Spaziergang durch das barocke Leben
Kißlegg lässt die Barockwoche mit einer spannenden Führung ausklingen
Kisslegg lässt die Barockwoche mit einer spannenden Führung ausklingen.
KISSLEGG - Oberschwaben war im 18. Jahrhundert eine wahre Hochburg des Barock. 1966 schlossen sich zahlreiche Gemeinden zur „Barockstrasse“zusammen und laden im August zur Barockwoche ein. Ein touristischer Anziehungspunkt, der die imposanten Klöster, Schlösser und Kirchen in den Mittelpunkt rückt. Kißlegg spielt dabei eine besondere Rolle, wie eine Fühung durch die Gemeinde in der Barockwoche verdeutlichte.

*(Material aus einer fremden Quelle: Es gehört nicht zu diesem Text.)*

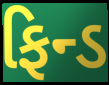
ફિન્ડ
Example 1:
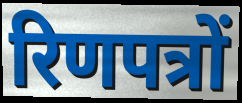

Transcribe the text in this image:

रिणपत्रों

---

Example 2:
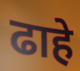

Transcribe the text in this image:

ढाहे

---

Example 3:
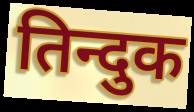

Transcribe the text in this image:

तिन्दुक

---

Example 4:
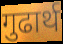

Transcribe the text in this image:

गुढार्थ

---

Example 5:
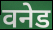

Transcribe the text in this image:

वनेड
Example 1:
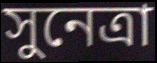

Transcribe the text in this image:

সুনেত্রা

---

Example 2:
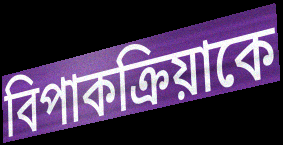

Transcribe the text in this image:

বিপাকক্রিয়াকে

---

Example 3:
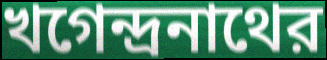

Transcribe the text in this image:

খগেন্দ্রনাথের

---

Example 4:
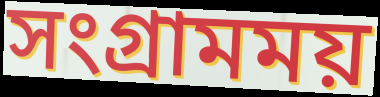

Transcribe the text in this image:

সংগ্রামময়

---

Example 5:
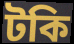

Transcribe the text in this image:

টকি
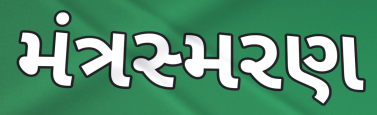
મંત્રસ્મરણ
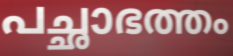
പച്ഛാഭത്തം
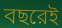
বছরেই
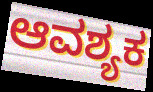
ಆವಶ್ಯಕ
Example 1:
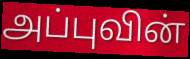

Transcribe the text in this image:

அப்புவின்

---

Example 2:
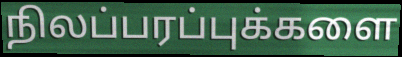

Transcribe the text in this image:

நிலப்பரப்புக்களை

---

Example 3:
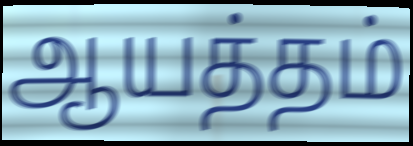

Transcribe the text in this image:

ஆயத்தம்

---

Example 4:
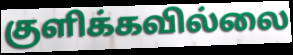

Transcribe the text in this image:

குளிக்கவில்லை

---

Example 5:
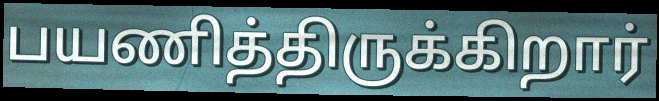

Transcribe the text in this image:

பயணித்திருக்கிறார்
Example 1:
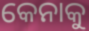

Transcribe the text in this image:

କେନାକୁ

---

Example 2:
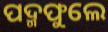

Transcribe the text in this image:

ପଦ୍ମଫୁଲେ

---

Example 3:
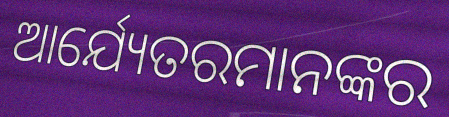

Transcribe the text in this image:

ଆର୍ଯ୍ୟେତରମାନଙ୍କର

Das Leben in der Barockzeit war kein Zuckerschlecken, die Pest wütete, eine kleine Eiszeit führte immer wieder zu Ernteausfällen, die Gegenreformation der katholischen Kirche war in vollem Gange und Hungersnöte an der Tagesordnung. In der, allgemein als gottgegebenen betrachteten, Ständegesellschaft, herrschten die Adligen, denn nur ihnen war es erlaubt, Besitz und Vermögen anzuhäufen, während Bauern und Handwerker als Leibeigene der Herrschaft, die Lasttiere der Gesellschaft waren.

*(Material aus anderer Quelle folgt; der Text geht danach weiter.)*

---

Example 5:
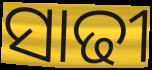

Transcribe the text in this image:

ସାଢୀ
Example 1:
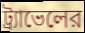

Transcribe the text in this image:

ট্র্যাভেলের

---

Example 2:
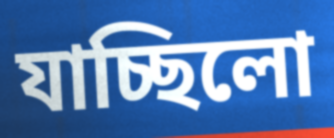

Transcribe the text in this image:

যাচ্ছিলো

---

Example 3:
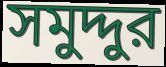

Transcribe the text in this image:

সমুদ্দুর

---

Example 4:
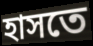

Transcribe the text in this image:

হাসতে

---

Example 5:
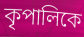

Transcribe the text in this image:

কৃপালিকে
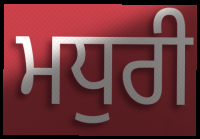
ਮਧੁਰੀ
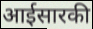
आईसारकी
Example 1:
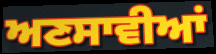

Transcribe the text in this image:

ਅਣਸਾਵੀਆਂ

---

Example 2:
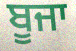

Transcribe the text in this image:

ਬੂਜਾ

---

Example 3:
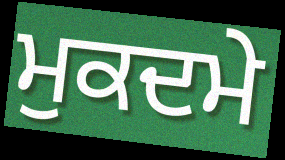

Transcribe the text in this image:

ਮੁਕਦਮੇ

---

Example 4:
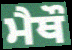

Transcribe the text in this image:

ਮੈਥੌ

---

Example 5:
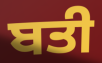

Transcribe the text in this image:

ਬਤੀ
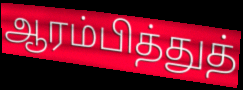
ஆரம்பித்துத்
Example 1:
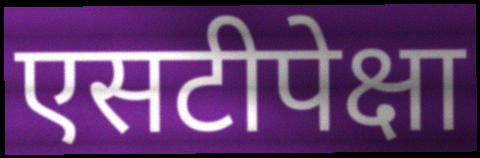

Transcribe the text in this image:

एसटीपेक्षा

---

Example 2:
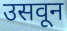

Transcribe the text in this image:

उसवून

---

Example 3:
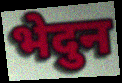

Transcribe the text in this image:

भेदुन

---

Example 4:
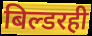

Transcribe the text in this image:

बिल्डरही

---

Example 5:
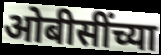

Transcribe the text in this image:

ओबीसींच्या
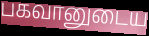
பகவானுடைய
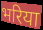
भरिया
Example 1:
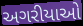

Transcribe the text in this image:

અગરીયાઓ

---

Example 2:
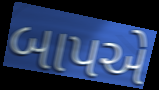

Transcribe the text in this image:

બાપએ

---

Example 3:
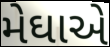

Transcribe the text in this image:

મેઘાએ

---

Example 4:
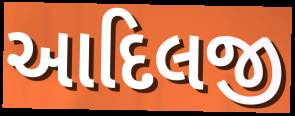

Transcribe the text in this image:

આદિલજી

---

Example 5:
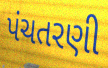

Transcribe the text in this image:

પંચતરણી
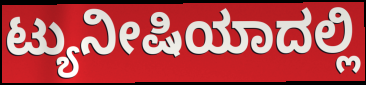
ಟ್ಯುನೀಷಿಯಾದಲ್ಲಿ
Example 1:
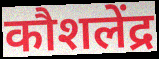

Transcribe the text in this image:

कौशलेंद्र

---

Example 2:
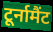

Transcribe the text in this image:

टूर्नामैंट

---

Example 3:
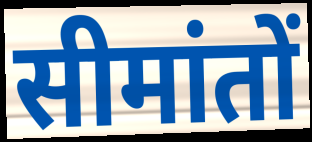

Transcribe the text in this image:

सीमांतों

Kißlegg hatte damals schon eine Sonderstellung in der Region. Zwei Herrscherhäuser waren in der Gemeinde ansässig, die sich gegenseitig das Leben schwer machten. Im alten Schloss, einst erbaut durch die Ritterdynastie der Schellenbergs, residierte das Geschlecht der Waldburg-Wolfegger und ein paar Meter weiter, ließen sich die Herrschaften derer von Waldburg & Trauchburg nieder.
Cornelia Bauer führte die 16 Besucher auch in „s’Leaba im Barock“ein. Mangelnde Körperhygiene wurde seinerzeit mit Duftessenzen und Puder ausgeglichen, die Damen aus der Adelsschicht färbten ihre Haare mit geröstetem Weizen grau und mit den Schönheitspflastern im Gesicht wurde kokettiert. Waschen war vollkommen verpönt, zu groß war die Angst, sich mit Keimen zu infizieren.
Nicht ganz unbegründet, denn die Kunst der Mediziner beschränkte sich zu der Zeit auf Aderlass und Abführen. Ansonsten lebte diese Schicht im absoluten Überfluss und ließ sich ihren Wohlstand von den Leibeigenen finanzieren.
Die Bauern bewirtschafteten mit ihren Familien umliegende Äcker und die Ernteerträge reichten gerade so zum Überleben. Aus dieser Not heraus wurden in der Zeit viele Speisen kreiert, die wir heute noch in dieser Region vorfinden und die untrennbar mit Oberschwaben verbunden sind. Flädlesuppe, Spätzle beziehungsweise Knöpfle, Haferschleim und Grießvariationen haben die Jahrhunderte überdauert. Allerdings hatte diese Einseitigkeit auch ihren Preis; schwere, körperliche Arbeit und bittere Armut ließ nur eine durchschnittliche Lebenserwartung von 30 Jahren zu. Das Ziel dieses Standes war ohnehin das Leben nach dem Tod, denn nach einem, gottgefälligen Irdendasein erwartete sie das Paradies. Vermutlich war das die notwendige Motivation, um ihr schweres Tagwerk klaglos verrichten zu können. Am ältesten Gebäude von Kisslegg, dem „Walserhaus“erklärte Cornelia Bauer die Färbermethoden des 18. Jahrhunderts, die Andreas Walser aus der Schweiz mitbrachte. Fermentation von „Färberwaid“mit Urin und Oxidation durch Sonneneinstrahlung machten Textilien blau, denn blau durften damals alle Bewohner tragen, während rot und gelb dem Adel und dem Klerus vorbehalten war.
Die spannende, informative und lebendige Führung endete in der Kirche „St. Gallus und Ulrich“, einem barockisierten Prachtbau mit imposanten Deckengemälden und unschätzbar wertvollen Katakombenleibern. Die Kißlegger Kirche und das Neue Schloss sind Zeitzeugen der üppigen, goldüberladenen Barockzeit in Oberschwaben, die aber zweifelsohne ihre Schattenseiten hatte.